A Sale Happens On Every Visit

Zig Ziglar, one of the greatest sales trainers of all time, said that a sale is made on every visit. Either you sell the prospect on all the reasons why s/he should buy or s/he sells you on all the reasons why s/he should not.  Period. 

My contention is that if you don’t decide to be one side of that either/or then you will almost always let the sale happen TO YOU. You will almost always be sold on reasons why the person cannot give what you had hoped for or what you need to deliver on the plan.

Remember: Hope is not a strategy.

So, decide. Don’t hope.

Years ago, when Tiger Woods was in his prime, he remarked that he does not putt the ball until he has decided it will go in the hole – Until he has that level of certainty, confidence and visualization.

This is the level of conviction you need to bring to every VISIT.

Of course, every putt does not fall and every ‘ask’ does not close.  But, you can’t go into a visit ‘hoping’.  You need to decide the commitment is a foregone conclusion.

As a mentee of Tom Suddes’ for years, I watched and learned the hard work that went into making a great case. Tom would not go into make a visit or presentation until he was able to wrap his mind around the emotion + logic of the case so completely that he thought, “Why would someone NOT make this investment?”

There is an old sales maxim: I am sold myself.  Certainly you don’t visit until YOU are sold.  That work is upon us as sales people to own that conviction.  It’s not up to a manager or a CEO.  It is OUR responsibility to do the work to be totally sold. 

I don’t want to hide this from you – Arriving at that level of conviction, preparation and DECISION is hard work.
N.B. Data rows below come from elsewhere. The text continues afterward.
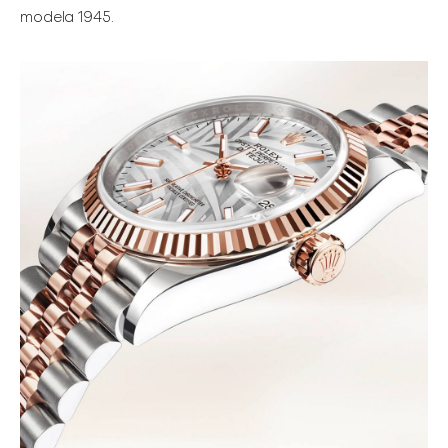
modela 1945.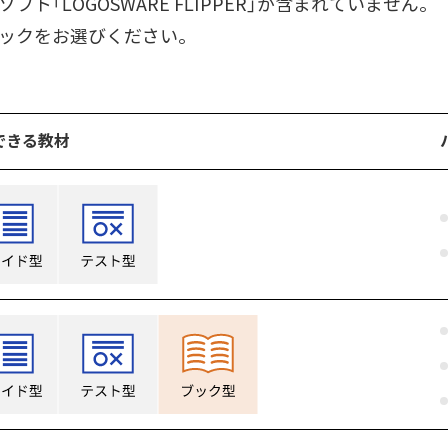
「LOGOSWARE FLIPPER」が含まれていません。
ックをお選びください。
できる教材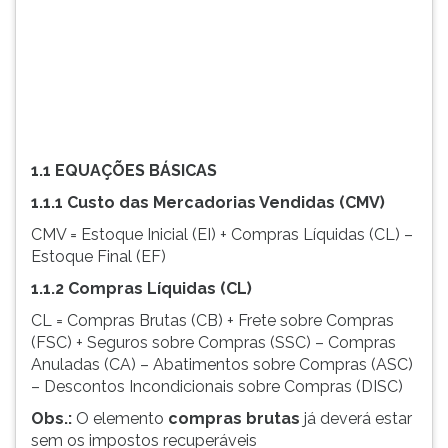
(primeira
tecla
à
direita
do
F).
Para
ir
1.1 EQUAÇÕES BÁSICAS
ao
1.1.1 Custo das Mercadorias Vendidas (CMV)
menu
principal
CMV = Estoque Inicial (EI) + Compras Líquidas (CL) –
pressione
Estoque Final (EF)
a
1.1.2 Compras Líquidas (CL)
tecla
J
CL = Compras Brutas (CB) + Frete sobre Compras
e
(FSC) + Seguros sobre Compras (SSC) – Compras
depois
Anuladas (CA) – Abatimentos sobre Compras (ASC)
F.
– Descontos Incondicionais sobre Compras (DISC)
Pressione
Obs.:
O elemento
compras brutas
já deverá estar
F
sem os impostos recuperáveis
para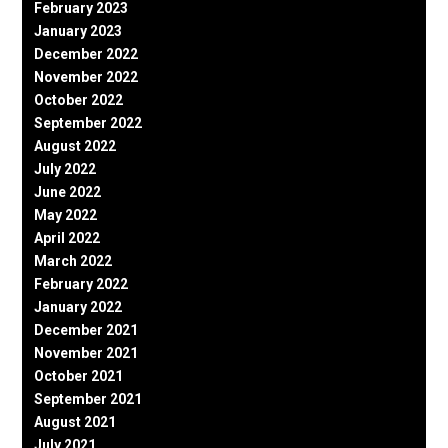
February 2023
January 2023
December 2022
November 2022
October 2022
September 2022
August 2022
July 2022
June 2022
May 2022
April 2022
March 2022
February 2022
January 2022
December 2021
November 2021
October 2021
September 2021
August 2021
July 2021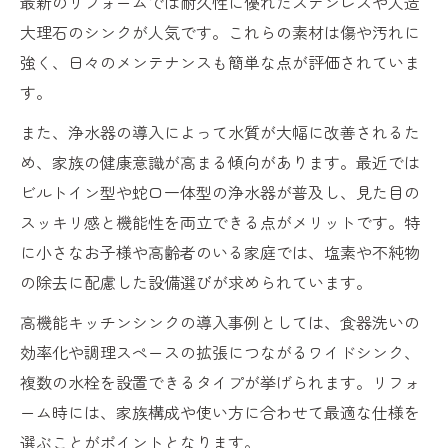
最新のリフォームでは耐久性に優れたステンレスや人造
大理石のシンクが人気です。これらの素材は傷や汚れに
強く、日々のメンテナンスも簡単な点が評価されていま
す。
また、浄水器の導入によって水質が大幅に改善されるた
め、家族の健康意識が高まる傾向があります。最近では
ビルトイン型や蛇口一体型の浄水器が普及し、見た目の
スッキリ感と機能性を両立できる点がメリットです。特
に小さなお子様や高齢者のいる家庭では、塩素や不純物
の除去に配慮した設備選びが求められています。
高機能キッチンシンクの導入事例としては、食器洗いの
効率化や調理スペースの拡張につながるワイドシンク、
複数の水栓を設置できるタイプが挙げられます。リフォ
ーム時には、家族構成や使い方に合わせて最適な仕様を
選ぶことがポイントとなります。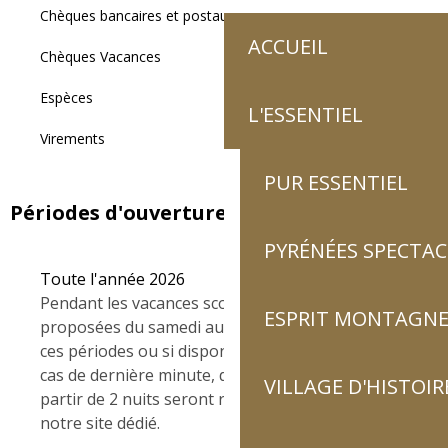
Chèques bancaires et postaux
ACCUEIL
Chèques Vacances
Espèces
L'ESSENTIEL
Virements
PUR ESSENTIEL
Périodes d'ouverture
PYRÉNÉES SPECTAC
Toute l'année 2026
Pendant les vacances scolaires, les locations sont
ESPRIT MONTAGN
proposées du samedi au samedi, en dehors de
ces périodes ou si disponibilités du logement en
cas de dernière minute, des courts séjours à
VILLAGE D'HISTOIR
partir de 2 nuits seront réservables,. rdv sur
notre site dédié.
For those that still have an aversion to the word ‘sales’ – Get over it.  This isn’t about used cars. It’s about making your case and engaging in such a compelling way that people understand what it will take to save lives, change lives and impact lives. This makes Zig’s challenge perhaps MORE important in the world of philanthropy.

We live in a great world. People are generous. You are doing good work.  

I believe 80% of the time gifts are not maximized because a generous person said he or she would commit $10K and we did not sell them on the true need (e.g. $100K) to deliver the impact. Instead, we were sold on all the reasons why they could not make the larger commitment.